Update Date: Nov 25, 2013 09:51 AM EST

Additional asparagine, which is produced naturally in the body, is required for brain growth, a new research finds. The consumption of asparagine, found in foods like meat, eggs and other dairy nutrients could be beneficial.

“The cells of the body can do without it because they use asparagine provided through diet. Asparagine, however, is not well transported to the brain via the blood-brain barrier,” said senior co-author of the study Dr. Jacques Michaud in a press release.

Dr. Michaud found that brain cells depended on the local synthesis of asparagine to function properly.

Three years ago a Quebec family experienced one of the worst tragedies that parents could experience: before the age of one, one of their sons died of a rare genetic disease causing congenital microcephaly, intellectual disability, cerebral atrophy, and refractory seizures. It was the third death of a child in the family with same disease.

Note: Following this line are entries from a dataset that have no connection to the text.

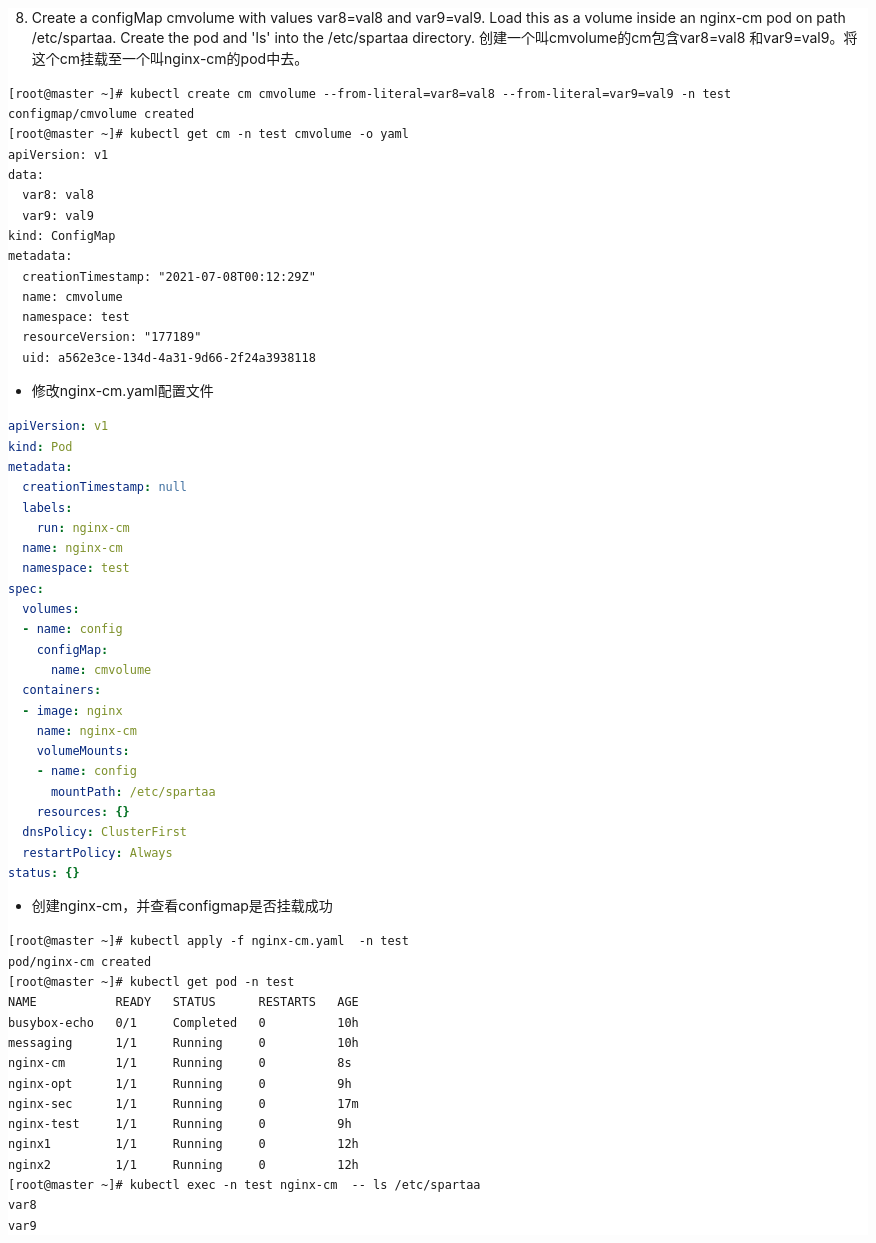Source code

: 8. Create a configMap cmvolume with values var8=val8 and var9=val9. Load this as a volume inside an nginx-cm pod on path /etc/spartaa. Create the pod and 'ls' into the /etc/spartaa directory. 创建一个叫cmvolume的cm包含var8=val8 和var9=val9。将这个cm挂载至一个叫nginx-cm的pod中去。
```shell
[root@master ~]# kubectl create cm cmvolume --from-literal=var8=val8 --from-literal=var9=val9 -n test
configmap/cmvolume created
[root@master ~]# kubectl get cm -n test cmvolume -o yaml
apiVersion: v1
data:
  var8: val8
  var9: val9
kind: ConfigMap
metadata:
  creationTimestamp: "2021-07-08T00:12:29Z"
  name: cmvolume
  namespace: test
  resourceVersion: "177189"
  uid: a562e3ce-134d-4a31-9d66-2f24a3938118
```

- 修改nginx-cm.yaml配置文件
```yaml
apiVersion: v1
kind: Pod
metadata:
  creationTimestamp: null
  labels:
    run: nginx-cm
  name: nginx-cm
  namespace: test
spec:
  volumes:
  - name: config
    configMap:
      name: cmvolume
  containers:
  - image: nginx
    name: nginx-cm
    volumeMounts:
    - name: config
      mountPath: /etc/spartaa
    resources: {}
  dnsPolicy: ClusterFirst
  restartPolicy: Always
status: {}
```

- 创建nginx-cm，并查看configmap是否挂载成功
```shell
[root@master ~]# kubectl apply -f nginx-cm.yaml  -n test
pod/nginx-cm created
[root@master ~]# kubectl get pod -n test
NAME           READY   STATUS      RESTARTS   AGE
busybox-echo   0/1     Completed   0          10h
messaging      1/1     Running     0          10h
nginx-cm       1/1     Running     0          8s
nginx-opt      1/1     Running     0          9h
nginx-sec      1/1     Running     0          17m
nginx-test     1/1     Running     0          9h
nginx1         1/1     Running     0          12h
nginx2         1/1     Running     0          12h
[root@master ~]# kubectl exec -n test nginx-cm  -- ls /etc/spartaa
var8
var9
```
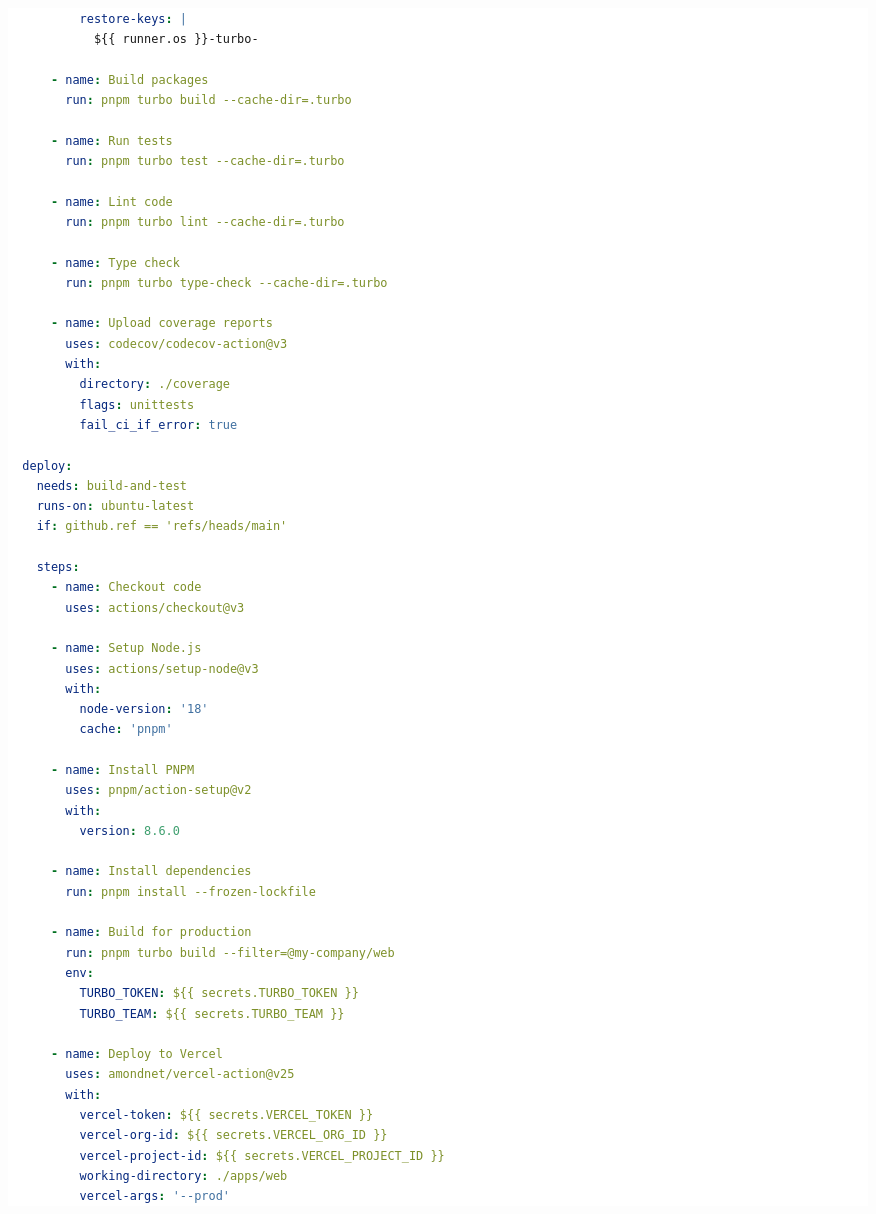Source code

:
 ```yaml
          restore-keys: |
            ${{ runner.os }}-turbo-
      
      - name: Build packages
        run: pnpm turbo build --cache-dir=.turbo
      
      - name: Run tests
        run: pnpm turbo test --cache-dir=.turbo
      
      - name: Lint code
        run: pnpm turbo lint --cache-dir=.turbo
      
      - name: Type check
        run: pnpm turbo type-check --cache-dir=.turbo
      
      - name: Upload coverage reports
        uses: codecov/codecov-action@v3
        with:
          directory: ./coverage
          flags: unittests
          fail_ci_if_error: true

  deploy:
    needs: build-and-test
    runs-on: ubuntu-latest
    if: github.ref == 'refs/heads/main'
    
    steps:
      - name: Checkout code
        uses: actions/checkout@v3
      
      - name: Setup Node.js
        uses: actions/setup-node@v3
        with:
          node-version: '18'
          cache: 'pnpm'
      
      - name: Install PNPM
        uses: pnpm/action-setup@v2
        with:
          version: 8.6.0
      
      - name: Install dependencies
        run: pnpm install --frozen-lockfile
      
      - name: Build for production
        run: pnpm turbo build --filter=@my-company/web
        env:
          TURBO_TOKEN: ${{ secrets.TURBO_TOKEN }}
          TURBO_TEAM: ${{ secrets.TURBO_TEAM }}
      
      - name: Deploy to Vercel
        uses: amondnet/vercel-action@v25
        with:
          vercel-token: ${{ secrets.VERCEL_TOKEN }}
          vercel-org-id: ${{ secrets.VERCEL_ORG_ID }}
          vercel-project-id: ${{ secrets.VERCEL_PROJECT_ID }}
          working-directory: ./apps/web
          vercel-args: '--prod'
```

After this tragic incident Dr. Michaud started researching the genetic abnormality responsible for this developmental disorder.

“We are not at the verge of a miracle drug,” Michaud said. “But we at least know where to look.”

By far, the team was able to identify the gene affected by the mutation code for asparagine synthetase. Also, they identified the enzyme that is responsible for synthesizing the amino acid asparagine.

“In healthy subjects, it seems that the level of asparagine synthetase in the brain is sufficient to supply neurons,” Michaud added in the press release. “In individuals with the disability, the enzyme is not produced in sufficient quantity, and the resulting asparagine depletion affects the proliferation and survival of cells during brain development.”

The research has been carried out by researchers at the University of Montreal.